Om ervoor te zorgen dat de Babyloniërs vrouwen en nageslacht zouden hebben, deed Dareios het volgende (de Babyloniërs hadden namelijk, zoals dat eerder[4] is aangegeven, hun eigen vrouwen door wurging gedood om zich van voedsel te verzekeren). Hij droeg de omwonende volkeren op vrouwen naar Babylon te brengen, waarbij hij elk volk een bepaald aantal oplegde, met als gevolg dat in totaal vijftigduizend vrouwen werden bijeengebracht.[5] Dat zijn de vrouwen van wie de huidige Babyloniërs afstammen.

Alle lof voor Zopyros

[160] Naar het oordeel van Dareios was er geen Pers, niet eerder en niet later, die Zopyros overtrof in weldaden of het moest Kyros zijn geweest. Niemand van de Perzen vond het gepast zich met hem te vergelijken. Er wordt beweerd dat Dareios vaak als zijn mening heeft gegeven dat hij liever wilde dat Zopyros zich niet lelijk had verwond dan dat hij boven op het bestaande Babylon er twintig bij kreeg.

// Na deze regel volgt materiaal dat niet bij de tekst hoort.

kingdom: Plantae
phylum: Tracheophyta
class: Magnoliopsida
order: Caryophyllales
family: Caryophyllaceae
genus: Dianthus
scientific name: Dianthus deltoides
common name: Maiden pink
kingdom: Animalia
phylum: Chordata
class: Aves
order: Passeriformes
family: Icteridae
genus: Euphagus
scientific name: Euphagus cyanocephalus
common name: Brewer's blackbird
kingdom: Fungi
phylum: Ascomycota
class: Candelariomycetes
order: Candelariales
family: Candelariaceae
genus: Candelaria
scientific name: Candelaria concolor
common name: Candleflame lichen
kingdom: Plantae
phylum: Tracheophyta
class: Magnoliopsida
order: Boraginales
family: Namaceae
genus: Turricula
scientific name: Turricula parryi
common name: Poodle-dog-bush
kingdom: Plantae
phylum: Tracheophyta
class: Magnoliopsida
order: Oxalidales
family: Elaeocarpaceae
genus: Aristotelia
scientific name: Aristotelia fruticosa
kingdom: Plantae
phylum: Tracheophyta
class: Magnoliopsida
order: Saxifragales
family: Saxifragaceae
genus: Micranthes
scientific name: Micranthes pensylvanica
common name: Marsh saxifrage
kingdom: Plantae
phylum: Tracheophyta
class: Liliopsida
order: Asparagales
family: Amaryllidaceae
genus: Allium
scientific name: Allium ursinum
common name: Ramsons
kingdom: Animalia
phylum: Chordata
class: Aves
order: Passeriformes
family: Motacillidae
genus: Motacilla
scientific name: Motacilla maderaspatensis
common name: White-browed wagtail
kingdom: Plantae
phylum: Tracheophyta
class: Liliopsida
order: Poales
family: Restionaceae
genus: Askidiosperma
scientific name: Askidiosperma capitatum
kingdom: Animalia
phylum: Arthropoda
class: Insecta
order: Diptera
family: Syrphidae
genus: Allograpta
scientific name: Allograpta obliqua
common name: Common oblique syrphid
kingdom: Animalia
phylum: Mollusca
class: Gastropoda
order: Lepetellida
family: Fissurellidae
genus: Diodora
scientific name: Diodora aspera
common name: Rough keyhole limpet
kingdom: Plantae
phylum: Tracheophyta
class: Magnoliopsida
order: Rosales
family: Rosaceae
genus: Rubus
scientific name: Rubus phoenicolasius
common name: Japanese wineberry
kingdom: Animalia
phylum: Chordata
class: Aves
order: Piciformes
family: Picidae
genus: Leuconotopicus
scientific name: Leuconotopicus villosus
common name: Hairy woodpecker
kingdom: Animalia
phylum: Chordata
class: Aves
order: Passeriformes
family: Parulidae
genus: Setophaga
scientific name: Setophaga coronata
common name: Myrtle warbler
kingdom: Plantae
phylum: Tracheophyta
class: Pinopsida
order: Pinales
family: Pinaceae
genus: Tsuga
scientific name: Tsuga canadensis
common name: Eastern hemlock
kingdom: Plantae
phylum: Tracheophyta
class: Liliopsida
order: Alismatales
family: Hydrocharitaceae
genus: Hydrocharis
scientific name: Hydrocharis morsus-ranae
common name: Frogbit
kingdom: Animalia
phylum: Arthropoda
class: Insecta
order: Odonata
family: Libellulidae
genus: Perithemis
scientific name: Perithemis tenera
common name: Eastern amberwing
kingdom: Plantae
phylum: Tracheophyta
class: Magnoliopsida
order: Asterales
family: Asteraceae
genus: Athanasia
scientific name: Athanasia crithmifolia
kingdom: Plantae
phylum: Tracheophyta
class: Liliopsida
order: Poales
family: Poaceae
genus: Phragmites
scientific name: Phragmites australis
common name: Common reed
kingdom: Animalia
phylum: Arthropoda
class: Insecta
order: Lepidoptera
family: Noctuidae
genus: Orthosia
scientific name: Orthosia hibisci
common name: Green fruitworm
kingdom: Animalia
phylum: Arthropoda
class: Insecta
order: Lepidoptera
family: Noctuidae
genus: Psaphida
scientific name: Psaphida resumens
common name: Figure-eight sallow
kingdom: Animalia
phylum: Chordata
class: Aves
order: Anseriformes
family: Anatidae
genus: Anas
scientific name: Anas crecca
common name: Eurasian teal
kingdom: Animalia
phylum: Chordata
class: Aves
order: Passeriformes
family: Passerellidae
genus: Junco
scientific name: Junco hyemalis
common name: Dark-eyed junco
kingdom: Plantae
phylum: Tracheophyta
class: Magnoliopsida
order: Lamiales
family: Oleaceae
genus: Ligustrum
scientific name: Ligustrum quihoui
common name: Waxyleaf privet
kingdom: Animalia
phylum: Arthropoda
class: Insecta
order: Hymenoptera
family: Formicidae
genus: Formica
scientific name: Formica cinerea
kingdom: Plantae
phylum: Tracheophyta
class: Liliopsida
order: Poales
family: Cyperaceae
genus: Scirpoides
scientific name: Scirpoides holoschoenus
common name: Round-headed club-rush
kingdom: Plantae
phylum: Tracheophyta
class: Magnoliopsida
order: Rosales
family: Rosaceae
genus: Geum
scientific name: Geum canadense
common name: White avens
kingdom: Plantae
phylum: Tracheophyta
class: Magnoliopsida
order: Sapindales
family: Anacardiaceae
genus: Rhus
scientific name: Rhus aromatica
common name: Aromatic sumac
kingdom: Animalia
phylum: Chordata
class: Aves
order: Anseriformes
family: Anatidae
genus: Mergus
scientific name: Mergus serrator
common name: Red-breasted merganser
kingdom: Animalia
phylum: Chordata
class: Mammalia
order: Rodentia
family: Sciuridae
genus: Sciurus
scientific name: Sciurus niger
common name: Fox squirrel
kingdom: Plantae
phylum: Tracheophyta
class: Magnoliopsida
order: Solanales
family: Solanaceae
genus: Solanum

Zijn respect voor de man was groot. Ieder jaar gaf hij hem die geschenken die door de Perzen het meest worden gewaardeerd. Hij verleende hem het recht om Babylon te besturen zonder afdracht van belastingen,[6] zolang als hij leefde, en verschafte hem nog vele andere zaken.

Megabyxos, die in Egypte een leger aanvoerde tegen de Atheners en hun bondgenoten,[7] is een afstammeling van die Zopyros. Van deze Megabyxos stamt Zopyros af die van de Perzen naar de Atheners overliep.[8]


[1] Dit impliceert dat Babyloniërs van Zopyros’ opzet geweten hebben, want het was voor hem in zijn eentje onmogelijk een zware deurvleugel open te duwen.

[2] Dat was in het jaar 522 vC; de eerste keer was in 539 vC onder Kyros de Grote (zie boek 1, hfdst. 191).

[3] Dezelfde straf die Polykrates (zie hfdst. 125 en opm. 20) en de Barkeërs (zie boek 4, hfdst. 202 en opm. 3) ondergaan.

[4] De brontekst heeft het over ‘in het begin’ van het verhaal (zie hfdst. 150).

[5] Hieruit zou zijdelings kunnen worden afgeleid dat een even groot aantal mannen geen echtgenote (meer) had; een voorzichtige schatting leert dat de totale bevolking van Babylon vlak vóór de inname door Dareios rond de 200.000 bewoners telde, een voor die tijd gigantisch aantal.

[6] Dit zou, als deze mededeling letterlijk moet worden ogevat, voor de Perzische schatkist een flinke aderlating betekenen, want uit het Babylonische district kwamen jaarlijks 1000 talenten aan zilver binnen (zie hfdst. 92).

[7] Dit is een verwijzing naar de opstand van Inaros en Amyrtaios in 460-456 vC (vgl. hfdst. 15 en opm. 6).

[8] Misschien is dit een verwijzing naar de legerexpeditie van Athene tegen Samos dat zich keerde tegen de Delisch-Attische Bond in 440-439 vC; in dat geval is dit een terminus post quem voor de aanwezigheid van de schrijver in Athene, waar hij Zopyros (gestorven in 439 vC, maar zijn dood wordt door de schrijver nergens vermeld) ontmoet kan hebben van wie hij inlichtingen heeft ingewonnen die hij voor de Historiën heeft gebruikt, t.w. de opstand van de zeven (zie hfdst. 80 e.v.), het Perzische belastingstelsel (zie hfdst. 90 e.v.), de weg van Milete naar Sousa (zie boek 5, hfdst. 52 e.v.) en misschien aard en omvang van de stad Babylon (zie boek 1, hfdst. 178 e.v.).